Character encodings in HTML
From Free net encyclopedia
Template:Html series HTML has been in use since 1991, but the first standardized version with a reasonably complete treatment of international characters was version 4.0, not published until 1997. Considerable care must be exercised when creating HTML pages with special characters outside the range of seven-bit ASCII to ensure two goals: the integrity of the information stored in the HTML document, and proper display of the document by the largest possible variety of browsers.
Contents |
The document character encoding
When HTML documents are served to the viewer, there are three ways to tell the browser what specific character encoding is used. First, HTTP headers can be sent by the server along with each page. A typical header looks like this:
Content-Type: text/html; charset=ISO-8859-1
For HTML (not usually XHTML), the other method is for the HTML document to include this information at its top, inside the HEAD
element.
<meta http-equiv="Content-Type" content="text/html; charset=US-ASCII">
XHTML documents have a third option: to express the character encoding in the XML preamble, for example
<?xml version="1.0" encoding="ISO-8859-1"?>
Each of these method advises the receiver that the file being sent uses the character encoding specified. The character encoding is often referred to as the 'character set' and it indeed does limit the characters in the raw source text. However the HTML standard states that the "charset" is to be treated as an encoding of unicode characters and provides a way to specify characters that the "charset" does not cover. The term Code page is also used similarly.

------

▸ Exercise prompt
Answer these questions from the text on character encodings in HTML:
(a) Which HTML version was the first standardized one with a reasonably complete treatment of international characters?
(b) Where can XHTML documents state the character encoding, as their third option?
(c) Besides "character set," what term does the text say is used similarly?
None of the rows are needed here.

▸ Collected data
------

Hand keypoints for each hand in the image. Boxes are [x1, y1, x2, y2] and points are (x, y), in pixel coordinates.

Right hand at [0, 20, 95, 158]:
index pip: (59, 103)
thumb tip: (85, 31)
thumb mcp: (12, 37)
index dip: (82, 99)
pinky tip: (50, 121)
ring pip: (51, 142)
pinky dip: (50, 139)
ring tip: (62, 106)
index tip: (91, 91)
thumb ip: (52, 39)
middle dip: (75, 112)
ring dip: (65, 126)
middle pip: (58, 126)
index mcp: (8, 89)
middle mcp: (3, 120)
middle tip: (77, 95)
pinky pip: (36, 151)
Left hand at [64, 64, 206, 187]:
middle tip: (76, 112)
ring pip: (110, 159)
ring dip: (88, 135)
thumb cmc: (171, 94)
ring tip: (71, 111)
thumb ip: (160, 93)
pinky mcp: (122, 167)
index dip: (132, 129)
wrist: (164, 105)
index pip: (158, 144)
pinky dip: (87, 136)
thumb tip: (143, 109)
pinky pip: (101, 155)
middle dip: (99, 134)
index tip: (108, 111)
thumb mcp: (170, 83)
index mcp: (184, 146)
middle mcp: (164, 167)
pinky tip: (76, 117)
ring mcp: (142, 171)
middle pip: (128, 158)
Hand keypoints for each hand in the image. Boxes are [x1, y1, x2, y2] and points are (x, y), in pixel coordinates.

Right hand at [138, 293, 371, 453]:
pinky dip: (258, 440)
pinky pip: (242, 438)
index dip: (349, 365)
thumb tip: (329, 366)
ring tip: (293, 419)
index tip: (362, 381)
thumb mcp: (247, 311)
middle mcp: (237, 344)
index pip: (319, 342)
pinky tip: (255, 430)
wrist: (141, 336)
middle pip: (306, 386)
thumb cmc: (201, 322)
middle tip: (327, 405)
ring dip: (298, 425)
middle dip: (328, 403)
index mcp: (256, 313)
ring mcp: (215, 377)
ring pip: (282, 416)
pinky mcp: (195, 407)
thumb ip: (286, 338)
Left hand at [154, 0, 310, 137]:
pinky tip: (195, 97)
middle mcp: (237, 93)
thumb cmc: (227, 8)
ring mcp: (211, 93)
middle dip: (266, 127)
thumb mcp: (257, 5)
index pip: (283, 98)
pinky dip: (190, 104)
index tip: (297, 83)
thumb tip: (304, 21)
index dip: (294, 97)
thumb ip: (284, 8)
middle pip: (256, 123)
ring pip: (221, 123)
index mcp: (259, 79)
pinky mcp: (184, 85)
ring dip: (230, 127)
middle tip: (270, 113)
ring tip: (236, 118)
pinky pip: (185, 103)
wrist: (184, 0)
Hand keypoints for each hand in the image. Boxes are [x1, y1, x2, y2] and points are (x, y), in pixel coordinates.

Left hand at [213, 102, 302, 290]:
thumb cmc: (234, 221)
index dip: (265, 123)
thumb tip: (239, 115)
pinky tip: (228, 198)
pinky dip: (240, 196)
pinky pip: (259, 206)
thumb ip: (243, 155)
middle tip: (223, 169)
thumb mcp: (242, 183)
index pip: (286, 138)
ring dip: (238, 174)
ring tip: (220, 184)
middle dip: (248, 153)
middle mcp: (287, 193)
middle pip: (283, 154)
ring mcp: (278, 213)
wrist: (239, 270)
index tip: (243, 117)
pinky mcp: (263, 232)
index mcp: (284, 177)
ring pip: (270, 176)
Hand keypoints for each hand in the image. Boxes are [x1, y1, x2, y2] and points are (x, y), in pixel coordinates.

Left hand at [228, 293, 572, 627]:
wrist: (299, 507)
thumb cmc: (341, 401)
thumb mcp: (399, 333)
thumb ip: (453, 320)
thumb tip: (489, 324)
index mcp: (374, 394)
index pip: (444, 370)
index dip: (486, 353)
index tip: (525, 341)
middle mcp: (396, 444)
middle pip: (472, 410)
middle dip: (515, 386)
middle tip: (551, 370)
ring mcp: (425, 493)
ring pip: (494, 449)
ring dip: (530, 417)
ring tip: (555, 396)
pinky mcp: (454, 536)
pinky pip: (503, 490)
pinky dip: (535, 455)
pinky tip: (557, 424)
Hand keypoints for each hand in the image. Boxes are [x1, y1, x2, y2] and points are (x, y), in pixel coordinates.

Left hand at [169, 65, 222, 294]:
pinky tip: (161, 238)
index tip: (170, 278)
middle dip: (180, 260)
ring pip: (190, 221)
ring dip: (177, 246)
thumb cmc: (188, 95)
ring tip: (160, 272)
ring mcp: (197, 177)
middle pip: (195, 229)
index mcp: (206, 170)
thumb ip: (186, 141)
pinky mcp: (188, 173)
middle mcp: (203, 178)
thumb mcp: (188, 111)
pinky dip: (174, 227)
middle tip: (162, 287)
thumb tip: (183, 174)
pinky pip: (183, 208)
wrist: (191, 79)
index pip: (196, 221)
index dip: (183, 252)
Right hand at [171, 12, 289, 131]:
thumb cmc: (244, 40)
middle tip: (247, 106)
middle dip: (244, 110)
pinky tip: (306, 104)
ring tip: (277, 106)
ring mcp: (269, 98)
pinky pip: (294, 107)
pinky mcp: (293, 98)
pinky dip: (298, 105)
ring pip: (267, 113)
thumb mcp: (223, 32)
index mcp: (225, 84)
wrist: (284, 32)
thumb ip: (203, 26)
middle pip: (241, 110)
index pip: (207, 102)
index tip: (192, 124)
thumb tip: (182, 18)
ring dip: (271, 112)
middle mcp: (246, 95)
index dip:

------

▸ Completed exercise
(a) Version 4.0, published in 1997.
(b) In the XML preamble.
(c) Code page.